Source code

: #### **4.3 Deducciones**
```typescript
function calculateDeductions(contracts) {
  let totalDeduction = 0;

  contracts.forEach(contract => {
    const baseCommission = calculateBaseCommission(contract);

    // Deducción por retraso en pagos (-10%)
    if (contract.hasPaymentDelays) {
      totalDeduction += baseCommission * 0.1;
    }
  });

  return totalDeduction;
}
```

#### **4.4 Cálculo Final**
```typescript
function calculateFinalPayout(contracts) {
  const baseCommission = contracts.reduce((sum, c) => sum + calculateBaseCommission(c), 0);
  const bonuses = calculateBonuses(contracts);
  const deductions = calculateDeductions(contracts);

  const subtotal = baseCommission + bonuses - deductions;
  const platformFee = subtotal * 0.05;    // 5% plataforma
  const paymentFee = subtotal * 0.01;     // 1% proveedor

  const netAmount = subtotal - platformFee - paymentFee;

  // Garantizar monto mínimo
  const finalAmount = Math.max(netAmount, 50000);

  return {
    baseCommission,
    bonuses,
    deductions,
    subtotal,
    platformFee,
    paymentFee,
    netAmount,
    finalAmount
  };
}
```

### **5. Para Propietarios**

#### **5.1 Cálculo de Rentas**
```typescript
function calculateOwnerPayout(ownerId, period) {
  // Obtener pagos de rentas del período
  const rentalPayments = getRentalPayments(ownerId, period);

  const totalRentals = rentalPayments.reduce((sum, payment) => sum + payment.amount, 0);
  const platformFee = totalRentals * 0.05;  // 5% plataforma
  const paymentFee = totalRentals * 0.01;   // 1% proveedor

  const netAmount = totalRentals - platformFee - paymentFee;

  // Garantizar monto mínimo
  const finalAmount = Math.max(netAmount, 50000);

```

--- --- ---

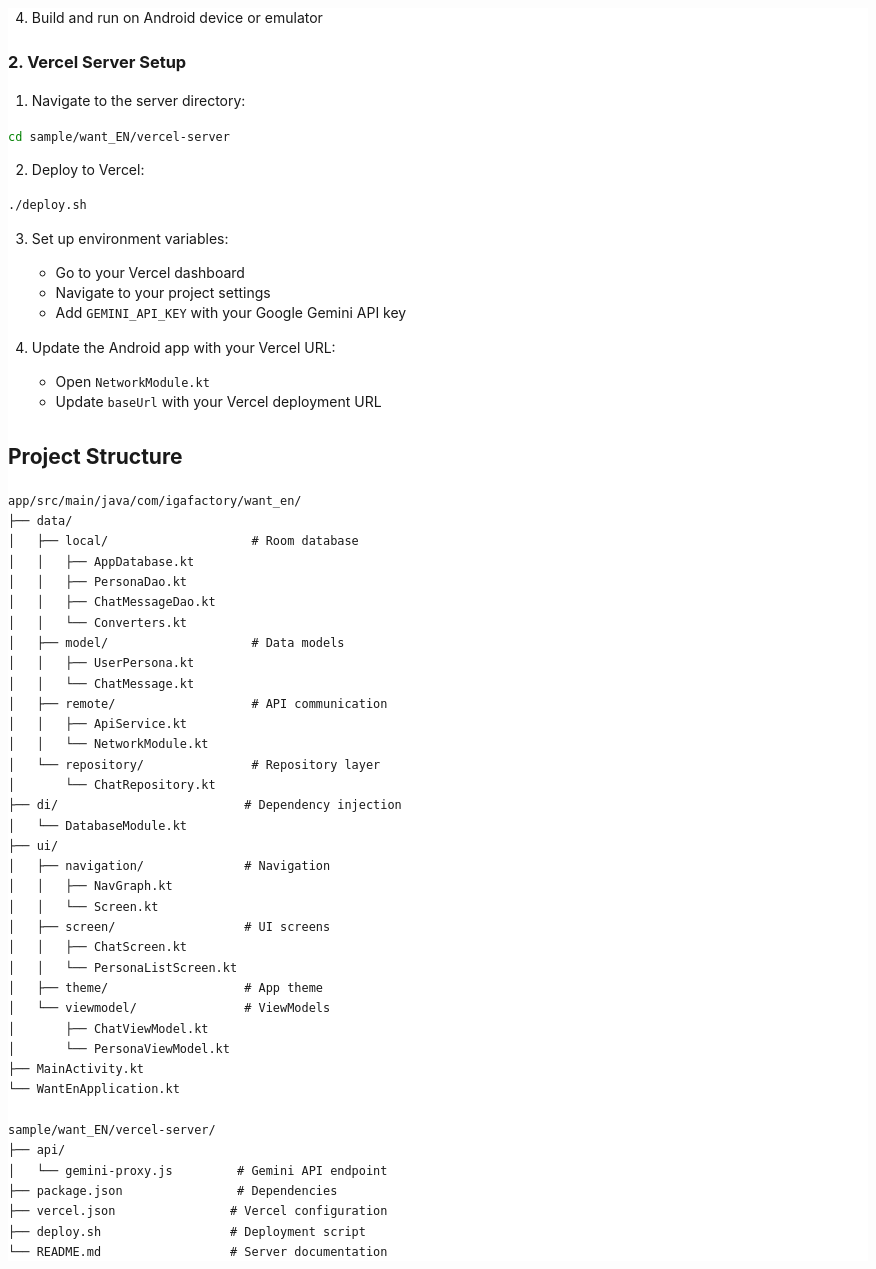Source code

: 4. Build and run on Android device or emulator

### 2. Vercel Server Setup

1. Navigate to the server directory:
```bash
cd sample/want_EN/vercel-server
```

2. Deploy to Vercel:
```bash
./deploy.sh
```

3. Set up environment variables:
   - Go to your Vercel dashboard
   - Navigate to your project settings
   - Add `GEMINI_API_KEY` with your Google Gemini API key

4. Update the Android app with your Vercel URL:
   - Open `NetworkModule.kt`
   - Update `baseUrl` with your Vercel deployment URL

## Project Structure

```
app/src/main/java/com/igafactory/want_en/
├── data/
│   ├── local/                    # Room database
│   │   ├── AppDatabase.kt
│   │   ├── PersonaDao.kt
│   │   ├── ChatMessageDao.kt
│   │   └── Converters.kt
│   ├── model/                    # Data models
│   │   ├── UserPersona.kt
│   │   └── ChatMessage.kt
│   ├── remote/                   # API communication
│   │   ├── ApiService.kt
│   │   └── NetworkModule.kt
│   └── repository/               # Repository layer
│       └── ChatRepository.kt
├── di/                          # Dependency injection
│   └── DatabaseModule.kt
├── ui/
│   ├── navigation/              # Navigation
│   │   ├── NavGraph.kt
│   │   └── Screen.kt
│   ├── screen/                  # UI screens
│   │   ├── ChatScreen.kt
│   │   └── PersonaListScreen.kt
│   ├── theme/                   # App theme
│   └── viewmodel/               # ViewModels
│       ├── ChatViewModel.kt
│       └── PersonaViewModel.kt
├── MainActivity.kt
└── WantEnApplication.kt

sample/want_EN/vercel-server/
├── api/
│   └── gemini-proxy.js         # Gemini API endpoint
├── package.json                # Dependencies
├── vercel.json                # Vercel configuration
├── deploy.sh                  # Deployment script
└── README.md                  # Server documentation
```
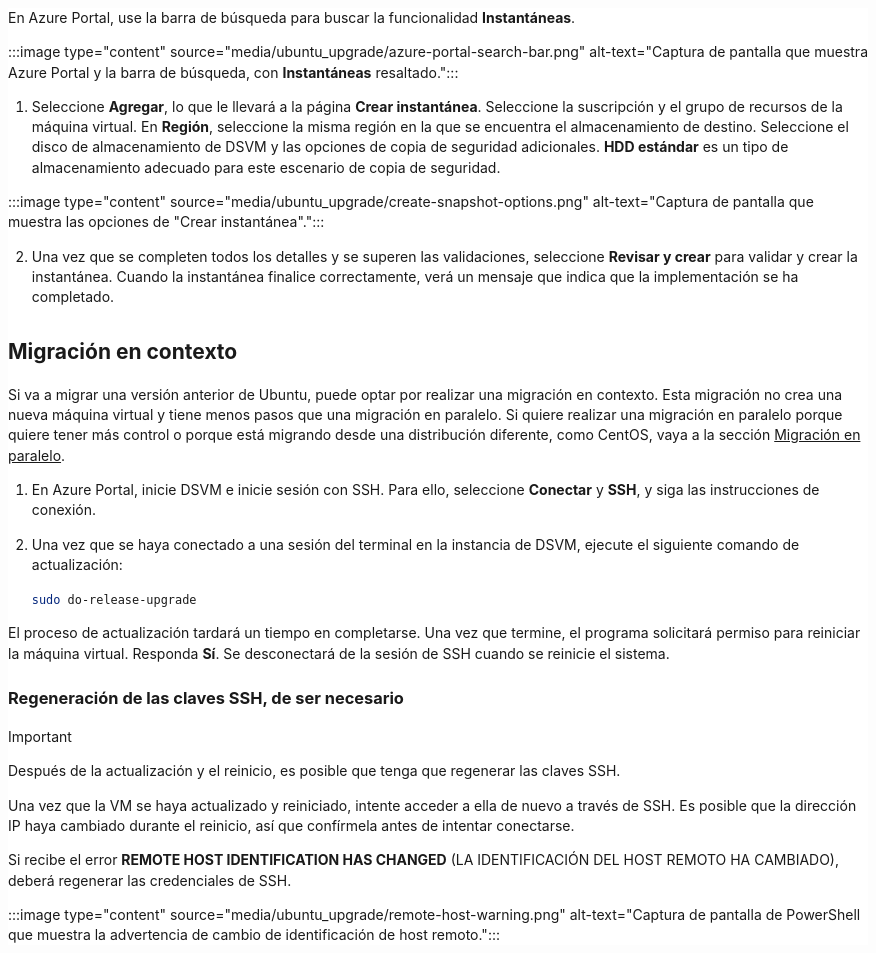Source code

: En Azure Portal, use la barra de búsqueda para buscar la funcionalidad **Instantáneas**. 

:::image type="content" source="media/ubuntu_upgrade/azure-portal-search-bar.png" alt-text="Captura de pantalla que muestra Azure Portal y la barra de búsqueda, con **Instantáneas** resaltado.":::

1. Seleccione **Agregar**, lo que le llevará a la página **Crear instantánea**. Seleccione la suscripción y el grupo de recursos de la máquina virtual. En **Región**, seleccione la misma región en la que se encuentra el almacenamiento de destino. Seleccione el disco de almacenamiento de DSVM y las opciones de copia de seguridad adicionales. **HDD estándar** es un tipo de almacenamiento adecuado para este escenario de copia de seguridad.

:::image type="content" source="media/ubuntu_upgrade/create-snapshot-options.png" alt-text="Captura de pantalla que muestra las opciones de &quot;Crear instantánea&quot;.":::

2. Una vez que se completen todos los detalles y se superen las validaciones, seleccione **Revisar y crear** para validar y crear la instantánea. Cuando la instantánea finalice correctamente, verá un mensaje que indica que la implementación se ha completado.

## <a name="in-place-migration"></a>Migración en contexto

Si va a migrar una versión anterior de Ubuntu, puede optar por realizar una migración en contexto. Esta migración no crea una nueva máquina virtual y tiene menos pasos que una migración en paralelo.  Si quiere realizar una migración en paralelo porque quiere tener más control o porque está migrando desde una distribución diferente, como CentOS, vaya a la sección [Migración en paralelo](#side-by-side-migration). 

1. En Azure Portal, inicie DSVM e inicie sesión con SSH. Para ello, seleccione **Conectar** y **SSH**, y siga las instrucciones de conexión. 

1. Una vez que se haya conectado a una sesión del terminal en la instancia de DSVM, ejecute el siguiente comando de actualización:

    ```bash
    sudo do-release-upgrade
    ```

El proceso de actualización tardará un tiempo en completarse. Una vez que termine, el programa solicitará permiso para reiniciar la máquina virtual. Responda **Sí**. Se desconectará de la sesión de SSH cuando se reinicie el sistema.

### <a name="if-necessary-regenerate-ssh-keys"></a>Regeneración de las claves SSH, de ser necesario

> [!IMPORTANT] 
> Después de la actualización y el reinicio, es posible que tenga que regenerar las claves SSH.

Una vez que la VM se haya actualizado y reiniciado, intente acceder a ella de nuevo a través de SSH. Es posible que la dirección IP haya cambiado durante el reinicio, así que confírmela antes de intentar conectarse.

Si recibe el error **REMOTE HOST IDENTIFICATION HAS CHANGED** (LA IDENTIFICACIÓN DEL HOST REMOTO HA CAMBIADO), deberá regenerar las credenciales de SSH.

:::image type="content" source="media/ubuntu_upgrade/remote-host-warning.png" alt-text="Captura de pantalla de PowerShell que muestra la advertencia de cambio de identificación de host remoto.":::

--- --- ---

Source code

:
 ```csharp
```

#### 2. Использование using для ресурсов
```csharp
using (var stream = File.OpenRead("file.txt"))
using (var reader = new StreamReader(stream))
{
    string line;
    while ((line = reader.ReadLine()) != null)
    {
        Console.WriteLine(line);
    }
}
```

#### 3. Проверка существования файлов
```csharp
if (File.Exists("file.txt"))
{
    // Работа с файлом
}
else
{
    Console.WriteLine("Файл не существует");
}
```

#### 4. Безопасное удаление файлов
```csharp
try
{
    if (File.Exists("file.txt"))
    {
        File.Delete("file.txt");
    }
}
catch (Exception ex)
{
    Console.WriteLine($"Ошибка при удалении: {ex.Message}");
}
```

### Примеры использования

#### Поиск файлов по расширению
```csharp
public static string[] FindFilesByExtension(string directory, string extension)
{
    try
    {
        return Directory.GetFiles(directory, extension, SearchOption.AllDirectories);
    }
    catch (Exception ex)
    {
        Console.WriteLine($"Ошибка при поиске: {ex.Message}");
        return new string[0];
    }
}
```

--- --- ---

## Exercise goal
Show each line of the material that includes the word "Update".

## Task solution
4. Update the Android app with your Vercel URL:
   - Update `baseUrl` with your Vercel deployment URL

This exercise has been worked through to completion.